→ What you have to do: Transcribe every line of the material below without altering anything.

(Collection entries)
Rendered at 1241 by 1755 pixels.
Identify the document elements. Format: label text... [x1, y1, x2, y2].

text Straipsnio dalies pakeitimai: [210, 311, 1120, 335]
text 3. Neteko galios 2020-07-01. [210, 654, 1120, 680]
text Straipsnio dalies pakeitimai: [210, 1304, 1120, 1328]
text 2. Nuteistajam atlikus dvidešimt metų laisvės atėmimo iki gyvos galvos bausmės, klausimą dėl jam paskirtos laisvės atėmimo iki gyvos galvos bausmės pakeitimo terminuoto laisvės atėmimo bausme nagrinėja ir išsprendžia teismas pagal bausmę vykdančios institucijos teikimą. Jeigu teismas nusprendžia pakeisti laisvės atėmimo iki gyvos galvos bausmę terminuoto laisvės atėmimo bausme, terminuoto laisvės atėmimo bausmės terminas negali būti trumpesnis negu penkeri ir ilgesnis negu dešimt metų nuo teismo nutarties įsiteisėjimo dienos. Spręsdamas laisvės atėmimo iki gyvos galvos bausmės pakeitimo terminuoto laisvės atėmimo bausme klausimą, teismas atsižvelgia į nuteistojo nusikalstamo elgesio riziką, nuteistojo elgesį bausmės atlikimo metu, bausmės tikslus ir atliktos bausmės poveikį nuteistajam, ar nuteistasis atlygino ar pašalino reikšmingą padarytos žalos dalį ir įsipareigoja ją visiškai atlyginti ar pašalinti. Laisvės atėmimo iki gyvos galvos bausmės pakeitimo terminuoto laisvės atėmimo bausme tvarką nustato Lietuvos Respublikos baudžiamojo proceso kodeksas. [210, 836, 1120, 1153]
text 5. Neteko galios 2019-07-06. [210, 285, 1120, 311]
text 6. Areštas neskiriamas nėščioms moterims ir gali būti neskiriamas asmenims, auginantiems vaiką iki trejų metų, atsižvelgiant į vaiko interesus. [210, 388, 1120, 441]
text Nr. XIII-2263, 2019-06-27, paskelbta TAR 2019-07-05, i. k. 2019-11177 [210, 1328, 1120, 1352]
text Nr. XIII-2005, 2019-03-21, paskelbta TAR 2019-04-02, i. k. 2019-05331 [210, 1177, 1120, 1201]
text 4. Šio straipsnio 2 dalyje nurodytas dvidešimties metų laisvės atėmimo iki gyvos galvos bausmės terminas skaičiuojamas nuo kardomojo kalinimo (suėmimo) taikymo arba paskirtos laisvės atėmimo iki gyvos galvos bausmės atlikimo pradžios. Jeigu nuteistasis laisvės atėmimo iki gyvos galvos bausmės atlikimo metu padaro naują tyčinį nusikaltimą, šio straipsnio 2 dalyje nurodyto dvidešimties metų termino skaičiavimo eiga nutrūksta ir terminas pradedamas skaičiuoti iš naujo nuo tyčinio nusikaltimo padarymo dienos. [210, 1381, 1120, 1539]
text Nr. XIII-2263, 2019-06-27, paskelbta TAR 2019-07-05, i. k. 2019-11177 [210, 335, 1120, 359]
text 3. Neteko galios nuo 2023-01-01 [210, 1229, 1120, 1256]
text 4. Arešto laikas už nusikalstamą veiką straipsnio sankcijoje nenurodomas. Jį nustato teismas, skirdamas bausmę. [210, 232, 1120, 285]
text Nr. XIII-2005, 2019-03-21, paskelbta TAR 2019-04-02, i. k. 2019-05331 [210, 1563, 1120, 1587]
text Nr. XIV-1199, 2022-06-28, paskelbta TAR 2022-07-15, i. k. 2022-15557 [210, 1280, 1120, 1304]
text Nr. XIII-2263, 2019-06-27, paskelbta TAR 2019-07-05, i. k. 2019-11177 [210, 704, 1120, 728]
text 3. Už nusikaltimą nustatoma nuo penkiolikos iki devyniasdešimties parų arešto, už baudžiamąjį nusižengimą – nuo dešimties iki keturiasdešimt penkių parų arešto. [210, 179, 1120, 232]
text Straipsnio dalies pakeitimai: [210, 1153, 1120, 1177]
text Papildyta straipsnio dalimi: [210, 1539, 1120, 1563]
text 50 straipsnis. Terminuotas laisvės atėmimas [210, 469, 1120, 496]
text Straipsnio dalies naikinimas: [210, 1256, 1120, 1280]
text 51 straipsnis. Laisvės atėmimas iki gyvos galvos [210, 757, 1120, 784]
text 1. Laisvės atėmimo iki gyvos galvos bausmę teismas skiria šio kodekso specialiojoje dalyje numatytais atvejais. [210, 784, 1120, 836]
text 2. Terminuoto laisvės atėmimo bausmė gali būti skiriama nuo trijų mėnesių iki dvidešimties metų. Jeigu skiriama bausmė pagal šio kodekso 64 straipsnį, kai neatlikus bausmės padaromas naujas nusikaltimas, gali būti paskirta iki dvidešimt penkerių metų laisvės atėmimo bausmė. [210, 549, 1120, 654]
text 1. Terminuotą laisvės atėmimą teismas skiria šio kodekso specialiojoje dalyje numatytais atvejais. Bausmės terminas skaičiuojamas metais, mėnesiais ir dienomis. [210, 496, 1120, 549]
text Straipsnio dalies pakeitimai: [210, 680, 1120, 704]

→ Exercise result:
Rendered at 1241 by 1755 pixels.
Identify the document elements. Format: label text... [x1, y1, x2, y2].

text Straipsnio dalies pakeitimai: [210, 311, 1120, 335]
text 3. Neteko galios 2020-07-01. [210, 654, 1120, 680]
text Straipsnio dalies pakeitimai: [210, 1304, 1120, 1328]
text 2. Nuteistajam atlikus dvidešimt metų laisvės atėmimo iki gyvos galvos bausmės, klausimą dėl jam paskirtos laisvės atėmimo iki gyvos galvos bausmės pakeitimo terminuoto laisvės atėmimo bausme nagrinėja ir išsprendžia teismas pagal bausmę vykdančios institucijos teikimą. Jeigu teismas nusprendžia pakeisti laisvės atėmimo iki gyvos galvos bausmę terminuoto laisvės atėmimo bausme, terminuoto laisvės atėmimo bausmės terminas negali būti trumpesnis negu penkeri ir ilgesnis negu dešimt metų nuo teismo nutarties įsiteisėjimo dienos. Spręsdamas laisvės atėmimo iki gyvos galvos bausmės pakeitimo terminuoto laisvės atėmimo bausme klausimą, teismas atsižvelgia į nuteistojo nusikalstamo elgesio riziką, nuteistojo elgesį bausmės atlikimo metu, bausmės tikslus ir atliktos bausmės poveikį nuteistajam, ar nuteistasis atlygino ar pašalino reikšmingą padarytos žalos dalį ir įsipareigoja ją visiškai atlyginti ar pašalinti. Laisvės atėmimo iki gyvos galvos bausmės pakeitimo terminuoto laisvės atėmimo bausme tvarką nustato Lietuvos Respublikos baudžiamojo proceso kodeksas. [210, 836, 1120, 1153]
text 5. Neteko galios 2019-07-06. [210, 285, 1120, 311]
text 6. Areštas neskiriamas nėščioms moterims ir gali būti neskiriamas asmenims, auginantiems vaiką iki trejų metų, atsižvelgiant į vaiko interesus. [210, 388, 1120, 441]
text Nr. XIII-2263, 2019-06-27, paskelbta TAR 2019-07-05, i. k. 2019-11177 [210, 1328, 1120, 1352]
text Nr. XIII-2005, 2019-03-21, paskelbta TAR 2019-04-02, i. k. 2019-05331 [210, 1177, 1120, 1201]
text 4. Šio straipsnio 2 dalyje nurodytas dvidešimties metų laisvės atėmimo iki gyvos galvos bausmės terminas skaičiuojamas nuo kardomojo kalinimo (suėmimo) taikymo arba paskirtos laisvės atėmimo iki gyvos galvos bausmės atlikimo pradžios. Jeigu nuteistasis laisvės atėmimo iki gyvos galvos bausmės atlikimo metu padaro naują tyčinį nusikaltimą, šio straipsnio 2 dalyje nurodyto dvidešimties metų termino skaičiavimo eiga nutrūksta ir terminas pradedamas skaičiuoti iš naujo nuo tyčinio nusikaltimo padarymo dienos. [210, 1381, 1120, 1539]
text Nr. XIII-2263, 2019-06-27, paskelbta TAR 2019-07-05, i. k. 2019-11177 [210, 335, 1120, 359]
text 3. Neteko galios nuo 2023-01-01 [210, 1229, 1120, 1256]
text 4. Arešto laikas už nusikalstamą veiką straipsnio sankcijoje nenurodomas. Jį nustato teismas, skirdamas bausmę. [210, 232, 1120, 285]
text Nr. XIII-2005, 2019-03-21, paskelbta TAR 2019-04-02, i. k. 2019-05331 [210, 1563, 1120, 1587]
text Nr. XIV-1199, 2022-06-28, paskelbta TAR 2022-07-15, i. k. 2022-15557 [210, 1280, 1120, 1304]
text Nr. XIII-2263, 2019-06-27, paskelbta TAR 2019-07-05, i. k. 2019-11177 [210, 704, 1120, 728]
text 3. Už nusikaltimą nustatoma nuo penkiolikos iki devyniasdešimties parų arešto, už baudžiamąjį nusižengimą – nuo dešimties iki keturiasdešimt penkių parų arešto. [210, 179, 1120, 232]
text Straipsnio dalies pakeitimai: [210, 1153, 1120, 1177]
text Papildyta straipsnio dalimi: [210, 1539, 1120, 1563]
text 50 straipsnis. Terminuotas laisvės atėmimas [210, 469, 1120, 496]
text Straipsnio dalies naikinimas: [210, 1256, 1120, 1280]
text 51 straipsnis. Laisvės atėmimas iki gyvos galvos [210, 757, 1120, 784]
text 1. Laisvės atėmimo iki gyvos galvos bausmę teismas skiria šio kodekso specialiojoje dalyje numatytais atvejais. [210, 784, 1120, 836]
text 2. Terminuoto laisvės atėmimo bausmė gali būti skiriama nuo trijų mėnesių iki dvidešimties metų. Jeigu skiriama bausmė pagal šio kodekso 64 straipsnį, kai neatlikus bausmės padaromas naujas nusikaltimas, gali būti paskirta iki dvidešimt penkerių metų laisvės atėmimo bausmė. [210, 549, 1120, 654]
text 1. Terminuotą laisvės atėmimą teismas skiria šio kodekso specialiojoje dalyje numatytais atvejais. Bausmės terminas skaičiuojamas metais, mėnesiais ir dienomis. [210, 496, 1120, 549]
text Straipsnio dalies pakeitimai: [210, 680, 1120, 704]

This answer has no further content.